La voglia di andarmene aumenta ma sono anche curiosa di vedere come va a finire la serata. Quando il concerto sta per volgere al termine ecco che arriva l’esibizione dei due bravissimi ballerini Daniel Montano e Natalia Ochoa. Che ve lo dico a fare? Impossibile osservarli nella loro bellezza: dal muro umano attorno alla pista ora si levano anche le braccia che stringono tanti telefoni di ultima generazione pronti a riprendere l’esibizione da uploadare il giorno dopo su youtube o facebook. Ma perché, invece, non godersi lo spettacolo dal vivo e consentire altrettanto anche a chi sta dietro? Inutile porsi domande. Quindi rimango seduta al mio tavolino, stavolta da sola perché anche gli altri miei amici hanno preso parte al muro umano. E lì, la sorpresa: tra il mio tavolino e il muro umano che circonda Daniel Montano e Natalia Ochoa si è creata una striscia di pista vuota. È un attimo: lo sguardo fugace con un altro tanghéro che conosco di fama per la sua bravura. La mia mirada, il suo cabeceo. Io mi alzo, lui mi viene incontro. Ci abbracciamo. Gli Otros Aires suonano. Una striscia di pista è tutta per noi. Gli sussurro all’orecchio: “Lo so, forse non è buona educazione ballare durante un’esibizione, ma forse questa stasera è l’unica possibilità che abbiamo per ballare veramente gli Otros Aires dal vivo”. Lui mi risponde ridacchiando: “Neanche se ne accorgeranno!”

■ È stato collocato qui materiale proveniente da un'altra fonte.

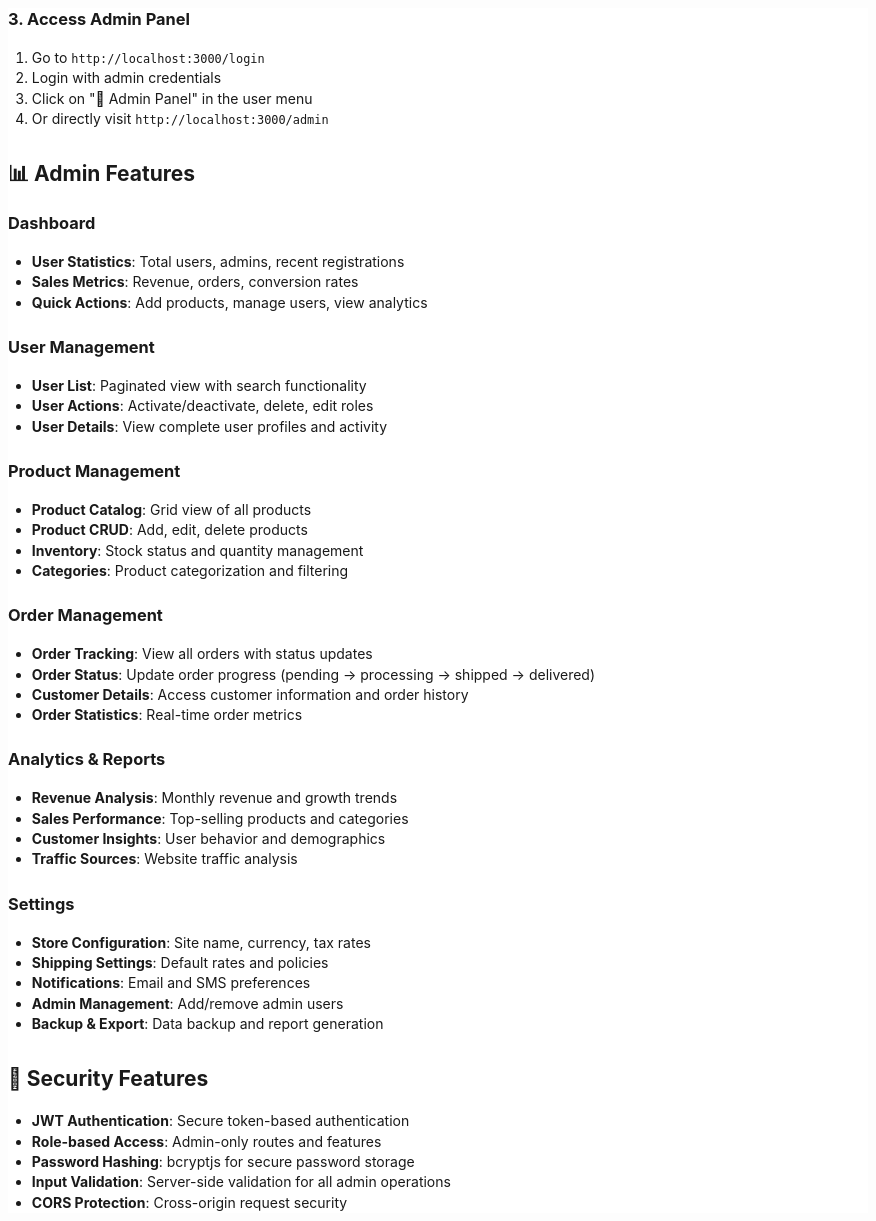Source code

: ### 3. Access Admin Panel

1. Go to `http://localhost:3000/login`
2. Login with admin credentials
3. Click on "🔧 Admin Panel" in the user menu
4. Or directly visit `http://localhost:3000/admin`

## 📊 Admin Features

### Dashboard
- **User Statistics**: Total users, admins, recent registrations
- **Sales Metrics**: Revenue, orders, conversion rates
- **Quick Actions**: Add products, manage users, view analytics

### User Management
- **User List**: Paginated view with search functionality
- **User Actions**: Activate/deactivate, delete, edit roles
- **User Details**: View complete user profiles and activity

### Product Management
- **Product Catalog**: Grid view of all products
- **Product CRUD**: Add, edit, delete products
- **Inventory**: Stock status and quantity management
- **Categories**: Product categorization and filtering

### Order Management
- **Order Tracking**: View all orders with status updates
- **Order Status**: Update order progress (pending → processing → shipped → delivered)
- **Customer Details**: Access customer information and order history
- **Order Statistics**: Real-time order metrics

### Analytics & Reports
- **Revenue Analysis**: Monthly revenue and growth trends
- **Sales Performance**: Top-selling products and categories
- **Customer Insights**: User behavior and demographics
- **Traffic Sources**: Website traffic analysis

### Settings
- **Store Configuration**: Site name, currency, tax rates
- **Shipping Settings**: Default rates and policies
- **Notifications**: Email and SMS preferences
- **Admin Management**: Add/remove admin users
- **Backup & Export**: Data backup and report generation

## 🔐 Security Features

- **JWT Authentication**: Secure token-based authentication
- **Role-based Access**: Admin-only routes and features
- **Password Hashing**: bcryptjs for secure password storage
- **Input Validation**: Server-side validation for all admin operations
- **CORS Protection**: Cross-origin request security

Tra il secondo e il terzo tango notiamo che con molta discrezione altre due coppie si sono unite alla nostra micromilonga. E, allora, ecco la dimostrazione di come sia possibile mantenere il rispetto e l’educazione verso altre coppie, all’interno di pochi metri quadrati: riusciamo a gestirci il piccolo spazio a disposizione. Abbiamo creato una micromilonga nella milonga. Sto ballando gli Otros Aires dal vivo come sognavo. Il concerto finisce. Ringrazio il tanghéro e, tornando a sedermi, penso che è la prima volta che ballo gli Otros Aires dal vivo e che ora posso affermare che se non avessi saputo che oltre il muro umano, sul palco, ci fosse stato il famoso gruppo di tango elettronico, se mi avessero detto che era solo la musica di un file mp3 che usciva fuori dagli altoparlanti, io ci avrei creduto! Questa non è una critica verso un gruppo che comunque mi piace molto. Ma non potevo fare a meno di chiedermi dove fossero finite le profonde vibrazioni degli strumenti che solo la musica dal vivo può regalare. Non c’erano.

Il concerto è finito: la folla diminuisce improvvisamente. Si avvicina a me “il fenomeno” (ricordate il tipo col “cappello a cilindro” di parecchi mesi fa?). Mi invita a ballare un tango tradizionale. La pista è molto meno affollata. L’abbraccio è intenso come i nostri respiri. Riusciamo a interpretare i tanghi che stiamo ballando. E quando la tanda volge al termine io ho il primo vero genuino sorriso della serata. Lui si scusa perché a suo parere non è stato in grado di gestire al meglio lo spazio. Io sorridendo gli chiedo se sia diventato matto: “È sempre un piacere ballare con te”. Sì, sul finire della serata io ho ballato tango. Ed è ora di andare a casa perché ormai lo so che quando ballo in un certo modo, e con certe persone, posso anche andare a dormire soddisfatta. Non ho bisogno di nient’altro.

Sono le 02.30 del mattino. Sono in macchina, direzione casa. Il semaforo è rosso. Ne approfitto per accendermi la sigaretta che mi ero negata durante tutta la serata. Quando scatta il verde si accende anche una lucina nella mia testa. Ecco che capisco il significato delle parole del mio amico argentino: “Provo fastidio per un mondo (tanghéro) che si comporta come un cane che si morde la coda: si lotta contro lo svuotamento generale e poi si sostiene chi si genera dallo svuotamento e con questo ci si nutre!”